*GIVEN INSTRUCTION*
Pull out the item lines word for word, starting at the line containing "common name: Great sundew" and ending at the final line of the items. Leave the pictures out of your answer.
-- RECORDED DATA start --
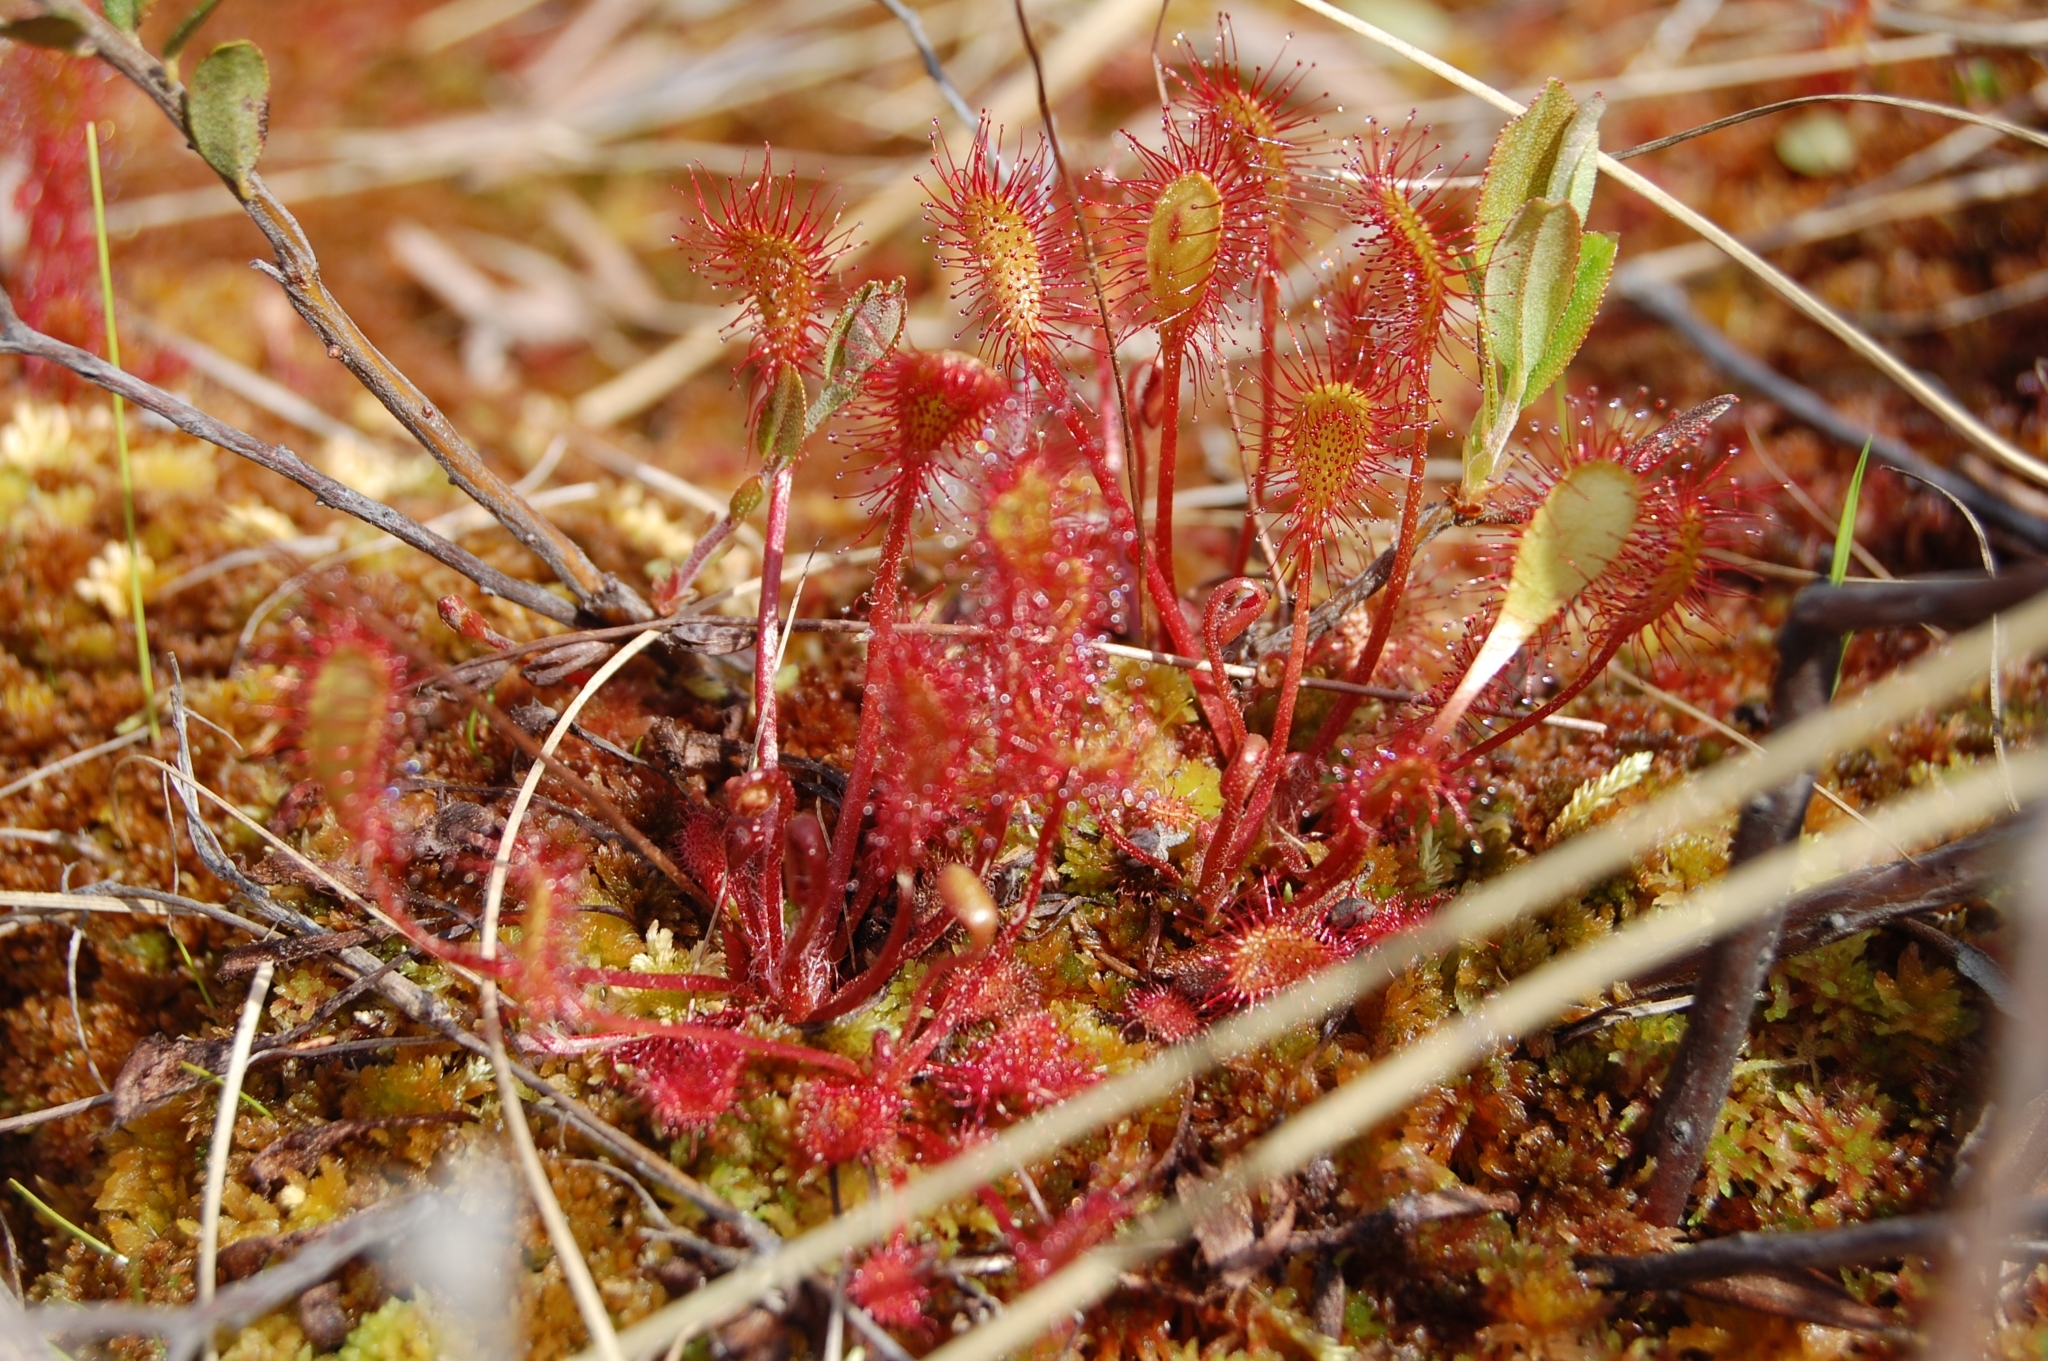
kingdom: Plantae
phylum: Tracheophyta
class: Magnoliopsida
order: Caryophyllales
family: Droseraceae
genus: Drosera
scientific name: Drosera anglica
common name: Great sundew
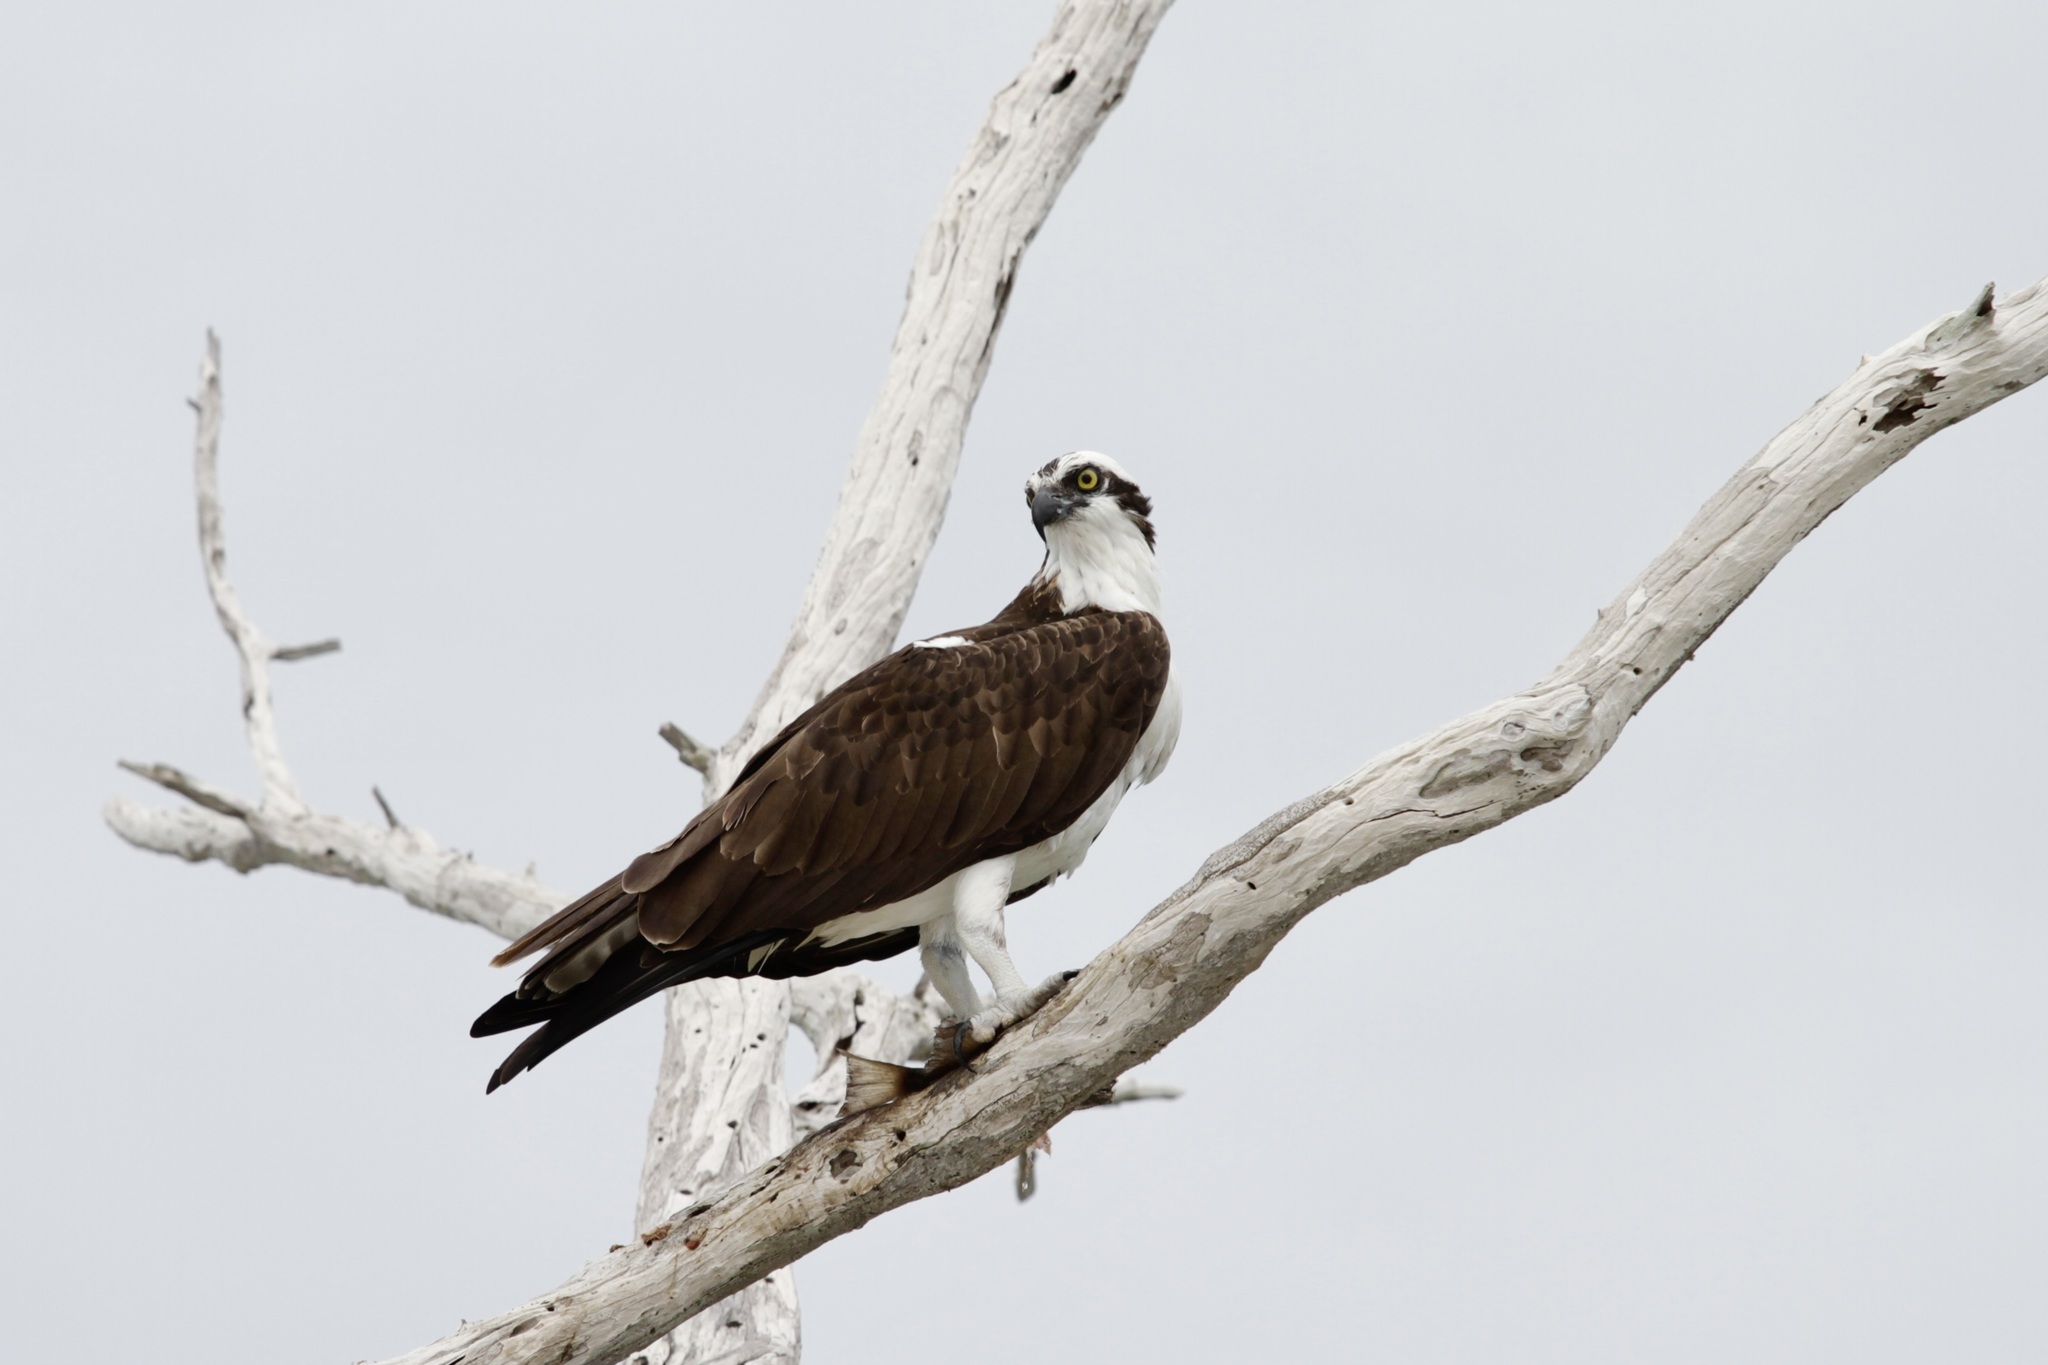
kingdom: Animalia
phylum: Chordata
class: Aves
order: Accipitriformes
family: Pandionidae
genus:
-- RECORDED DATA end --
*TASK RESULT*
common name: Great sundew
kingdom: Animalia
phylum: Chordata
class: Aves
order: Accipitriformes
family: Pandionidae
genus:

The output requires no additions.